Снимаю бумагу и нахожу книгу Ренана "St. Paul", {"Святой Павел" (франц.).} но прежде, чем я успел ее развернуть, из нее что-то выпало и покатилось. Начинаю "искать, шарить по всем местам: что бы это такое вывалилось? Зову служанку, ищем вдвоем, втроем, все приподнимаем, двигаем тяжелую мебель и, наконец, находим... Но что? - Находим чистейшего золота двадцатифранковую французскую монету! Не может же быть, чтобы она валялась тут исстари: пол метут, натирают, и не могли бы ее не заметить... Нет; монета положительно сейчас только выпала из книги. Но что это такое? зачем и кто мог сделать мне такое приношение? Ломаю голову, припоминаю, не положил ли я ее сам, соображаю то и другое и не прихожу ни к какому результату. Опять разыскиваю оберточную бумагу и рассматриваю письмена, возлагая на них последнюю надежду узнать: что это за явление? Ничего более: "долг и за процент ж. в. х..." Характер почерка неуловим, потому что писано на протекучке, и все расплылось... Соображаю, что здесь _долг_ и что _процент_, или "за процент": монета долг, а книга "за процент", или наоборот? И потом, что значат эти "ж. в. х."? Нет сомнения, что это не первые буквы какого-либо имени, а совсем что-то другое... Что же это такое? Подбираю, думаю и сочиняю: все выходит как-то странно и некстати: "жму вашу руку", - но последняя буква не та: "жгу ваш хохол", тут все буквы соответствуют словам, но для чего же кому-нибудь было бы нужно написать мне такую глупость? Или это продолжение фразы: посылаю "долг и за процент" еще вот что, например, - "желтый ватошный халат" или "женский ватошный халат"... Все никуда не годится. Глупый водевильный случай, а интересует! Даже во сне соображаю и подбираю: "желаю вам хорошего". Вот, кажется, это пошло на дорогу! Еще лучше: "живу весьма хорошо"; или... наконец, батюшки мои! батюшки, да это так и есть: не надлежит ли это читать... "жру всегда хорошо"? Решительно это так, и не может быть иначе. Но тогда что же это значит: неужто здесь был Шерамур? Неужто он появился в Петербурге именно теперь, в это странное время, и проскользнул ко мне? Какова отчаянность! Или, может быть, его простили и разрешили, и он ходит смело по вольному паспорту... Ведь, говорят, все возможно в природе.
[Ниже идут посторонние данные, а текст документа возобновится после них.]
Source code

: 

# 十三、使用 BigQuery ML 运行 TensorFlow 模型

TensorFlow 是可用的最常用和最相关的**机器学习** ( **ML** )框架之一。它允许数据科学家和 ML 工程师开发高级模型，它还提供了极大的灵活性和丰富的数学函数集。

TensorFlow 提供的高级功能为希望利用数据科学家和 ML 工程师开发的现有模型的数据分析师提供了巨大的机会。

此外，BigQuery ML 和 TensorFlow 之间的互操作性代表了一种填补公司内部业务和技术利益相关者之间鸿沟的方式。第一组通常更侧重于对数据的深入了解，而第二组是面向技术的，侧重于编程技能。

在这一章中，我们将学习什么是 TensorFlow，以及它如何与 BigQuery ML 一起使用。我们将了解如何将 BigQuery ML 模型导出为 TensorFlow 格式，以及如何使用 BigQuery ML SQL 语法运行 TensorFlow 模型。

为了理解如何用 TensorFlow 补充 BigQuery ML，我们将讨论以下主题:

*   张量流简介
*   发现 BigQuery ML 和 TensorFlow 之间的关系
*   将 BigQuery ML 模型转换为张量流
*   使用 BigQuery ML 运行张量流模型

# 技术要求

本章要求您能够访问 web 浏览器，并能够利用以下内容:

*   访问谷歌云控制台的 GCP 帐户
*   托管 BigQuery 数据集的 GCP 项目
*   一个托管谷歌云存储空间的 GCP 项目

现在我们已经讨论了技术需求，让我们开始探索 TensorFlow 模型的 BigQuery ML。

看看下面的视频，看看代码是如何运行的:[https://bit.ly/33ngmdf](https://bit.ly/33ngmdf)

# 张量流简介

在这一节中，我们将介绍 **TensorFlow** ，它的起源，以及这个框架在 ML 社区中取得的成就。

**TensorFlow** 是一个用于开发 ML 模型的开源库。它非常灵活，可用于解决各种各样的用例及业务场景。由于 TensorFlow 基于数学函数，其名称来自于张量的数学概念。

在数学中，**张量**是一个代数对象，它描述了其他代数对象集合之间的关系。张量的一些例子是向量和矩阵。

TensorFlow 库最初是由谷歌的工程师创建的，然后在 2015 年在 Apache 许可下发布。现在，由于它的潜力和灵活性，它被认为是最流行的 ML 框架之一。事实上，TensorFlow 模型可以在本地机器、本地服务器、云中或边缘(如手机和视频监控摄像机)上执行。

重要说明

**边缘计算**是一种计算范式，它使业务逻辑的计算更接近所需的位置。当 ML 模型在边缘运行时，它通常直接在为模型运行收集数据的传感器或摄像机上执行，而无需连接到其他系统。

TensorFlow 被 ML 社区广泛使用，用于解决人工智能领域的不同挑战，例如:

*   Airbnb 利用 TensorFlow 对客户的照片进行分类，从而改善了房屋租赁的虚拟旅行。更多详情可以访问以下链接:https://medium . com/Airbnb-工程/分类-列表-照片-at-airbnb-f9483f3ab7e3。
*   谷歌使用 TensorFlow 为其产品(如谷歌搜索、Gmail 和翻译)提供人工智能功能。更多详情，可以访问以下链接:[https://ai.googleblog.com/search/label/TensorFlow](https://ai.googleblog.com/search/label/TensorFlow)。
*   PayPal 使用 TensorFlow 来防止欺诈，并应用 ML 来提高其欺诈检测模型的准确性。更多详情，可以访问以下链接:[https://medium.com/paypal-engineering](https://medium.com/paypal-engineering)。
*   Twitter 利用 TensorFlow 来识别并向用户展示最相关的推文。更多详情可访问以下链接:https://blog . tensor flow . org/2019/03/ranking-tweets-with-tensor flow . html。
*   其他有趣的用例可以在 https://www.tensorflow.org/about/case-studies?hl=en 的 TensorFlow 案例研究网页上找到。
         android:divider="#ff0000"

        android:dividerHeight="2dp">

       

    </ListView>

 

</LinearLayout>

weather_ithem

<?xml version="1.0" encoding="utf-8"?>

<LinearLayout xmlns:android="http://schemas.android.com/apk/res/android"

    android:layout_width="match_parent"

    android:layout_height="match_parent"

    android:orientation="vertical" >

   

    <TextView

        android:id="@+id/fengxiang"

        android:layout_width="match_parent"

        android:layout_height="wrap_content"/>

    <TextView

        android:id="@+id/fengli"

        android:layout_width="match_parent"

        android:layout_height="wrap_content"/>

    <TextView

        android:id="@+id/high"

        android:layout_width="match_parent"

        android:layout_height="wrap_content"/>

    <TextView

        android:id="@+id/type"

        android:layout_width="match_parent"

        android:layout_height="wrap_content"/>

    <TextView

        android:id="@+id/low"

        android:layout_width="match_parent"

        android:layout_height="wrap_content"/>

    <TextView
Я припомнил, что девушка мне дня три-четыре назад сказывала о каком-то незнакомом ей господине, который приходил, спрашивал, просил позволения "обождать" и ждал, но не дождался, ушел, сказавши, что опять придет, но до сих пор не приходил.
Расспрашивал: каков был приходивший ростом, дородством, лицом красотою? - ничего не добился. Все приметы описывают точно на русском паспорте: к кому хочешь приложи - всем одинаково впору будет.
Остается одно: книгу поставить на полку, золото спрятать, а незнакомца ждать. Я так и сделал, и ждал его терпеливо, с надеждою, что авось он и совсем не придет. Так минул день, два, неделя и месяц, и наконец, когда я совсем перестал ждать, - он вдруг и явился.
Звонок; девушка отпирает дверь и спешно бежит вперед гостя шепнуть:
- Это тот, который ждал.
Легкое волнение, и выхожу навстречу.
ГЛАВА ДВАДЦАТАЯ
Входит человек средних лет, совершенно мне незнакомый и называет себя незнакомым же именем.